When I went searching for some context (I had a lot to learn about Joel), I found that the book is a short, yet complicated, depiction and exploration of themes around a catastrophic locust swarm that destroys Israel’s crops. Some scholars believe it is an allegory, a metaphor about Israel’s rebellion against God’s law, since the book contains no reference to any people or places that might give it a specific date of composition. Others believe the events actually occurred: a locust army destroyed multiple years’ worth of crops. Either way, reading the whole book left me wondering how this might apply to me now.

During this wondering, I learned more than I ever wanted to know about locusts. This type of devastation described in Joel meant a multi-year crop catastrophe. Crop-yield was life in the ancient world (something we shoppers in aisle 9 might not appreciate as much) and so the loss of crops meant the people were in serious danger. One commentator mentioned that when an entire crop was decimated, it also meant the seeds within the crop (from the previous year) were destroyed as well as the seeds that were supposed to be the basis for next year’s crop. Therefore, a locust attack meant not only losing everything they had, but everything they had worked for and everything they hoped to have in the future.

Not to be dramatic, but I can commiserate with Israel in that moment. I look back on my personal life and see periods where I was squandering my time and energy, searching for the wrong things, loving the wrong people, being physiologically enslaved by things that do not even matter now. I was so self-focused, so anxious, so hungry, so lonely. As far as my professional life as an artist, I spent years making music just to please others--I went after jobs that were not right for me, looking for validation and security that, even when it came, left me feeling empty and lost all over again. I wasted years trying to win approval from the wrong people, trying to “succeed” in ways I no longer even value. I had a God-sized hole in my heart and wasted so much time trying to fill it with many things that did not satisfy me long-term.

To move past it, I had to let go of the crops the locusts ate, sit in the painful place of a bare tree. I remember praying at that time, almost in desperation, asking to get off the roller coaster, to find true joy (if that was even possible), to stop caring so much about what people think, to be free from the torture that was the inside of my own mind. The answer I received from that prayer was this: the only way to do that was to let go, as painful as that was. And just like Israel, it felt like everything was lost beyond repair. The past, present and future felt full of regret and hopelessly lost forever. That process was not beautiful, but it was something better; it was necessary, healing.

What I think I am learning this week (after getting God’s meme via this verse popping up everywhere) is this good news: all that I lost in letting go will be returned to me as something far more meaningful.

When we are willing to see those years for the locust-eaten crops that they are, we can finally begin the painful process of pruning and (ultimately) healing. It is not a beautiful process until way after the fact when you begin to see that something new, something we desperately needed, begins to spring up.
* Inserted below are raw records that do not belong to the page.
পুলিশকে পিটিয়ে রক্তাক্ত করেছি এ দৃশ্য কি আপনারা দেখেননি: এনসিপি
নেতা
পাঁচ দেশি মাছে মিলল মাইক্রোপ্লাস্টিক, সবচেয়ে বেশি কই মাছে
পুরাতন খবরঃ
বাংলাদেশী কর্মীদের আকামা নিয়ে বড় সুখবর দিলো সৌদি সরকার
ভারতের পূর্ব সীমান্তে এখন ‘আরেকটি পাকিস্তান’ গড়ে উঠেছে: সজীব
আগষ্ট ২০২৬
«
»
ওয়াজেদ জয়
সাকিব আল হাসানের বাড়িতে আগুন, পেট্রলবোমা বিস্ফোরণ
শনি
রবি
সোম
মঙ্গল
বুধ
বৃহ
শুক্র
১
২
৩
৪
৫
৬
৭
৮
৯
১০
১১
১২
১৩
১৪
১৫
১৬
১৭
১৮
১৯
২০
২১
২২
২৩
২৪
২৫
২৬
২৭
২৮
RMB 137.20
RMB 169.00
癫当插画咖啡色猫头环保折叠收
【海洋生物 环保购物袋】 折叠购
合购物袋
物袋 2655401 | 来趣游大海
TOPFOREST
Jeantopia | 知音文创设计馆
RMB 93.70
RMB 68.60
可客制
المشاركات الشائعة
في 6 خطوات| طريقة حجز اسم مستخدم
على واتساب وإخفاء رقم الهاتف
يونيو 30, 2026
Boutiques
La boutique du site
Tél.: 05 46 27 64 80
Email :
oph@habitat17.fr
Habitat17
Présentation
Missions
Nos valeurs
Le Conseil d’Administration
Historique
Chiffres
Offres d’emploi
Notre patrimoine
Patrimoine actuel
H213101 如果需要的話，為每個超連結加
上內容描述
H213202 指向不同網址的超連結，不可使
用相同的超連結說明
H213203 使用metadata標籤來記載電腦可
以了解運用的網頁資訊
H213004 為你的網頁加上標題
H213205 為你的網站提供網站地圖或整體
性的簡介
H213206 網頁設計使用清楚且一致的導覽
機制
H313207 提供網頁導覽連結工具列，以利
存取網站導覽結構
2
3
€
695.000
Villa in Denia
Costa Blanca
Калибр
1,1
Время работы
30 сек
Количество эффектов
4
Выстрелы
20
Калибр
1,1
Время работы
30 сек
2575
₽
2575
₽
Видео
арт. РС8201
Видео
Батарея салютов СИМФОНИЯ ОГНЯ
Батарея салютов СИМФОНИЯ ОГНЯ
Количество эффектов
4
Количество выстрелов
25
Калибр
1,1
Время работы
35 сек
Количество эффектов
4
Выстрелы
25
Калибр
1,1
Whether you lost years due to your own negligence, irresponsibility, or laziness, or through things that seemed to plague you out of nowhere— illness, addiction, depression, loss— no matter the reason for your lost time, no matter what brought you to this place of painfully letting go, in this Scripture we are promised something that is almost too good to be true. God not only gives Israel back the crop they lost to the locust army, not only the grain and wine harvest, but other gifts that they didn’t even see coming.

Maybe there is someone out there that needs to hear it: know that all that you let go of will be returned to you, too. And that whether or not you can believe it in the painful moments, let Joel and I remind you that “God is gracious and compassionate, slow to anger and abounding in love.” It is safe to say: that process—like the remnants of orange, yellow, and red underfoot— can be beautiful with just a little time and perspective.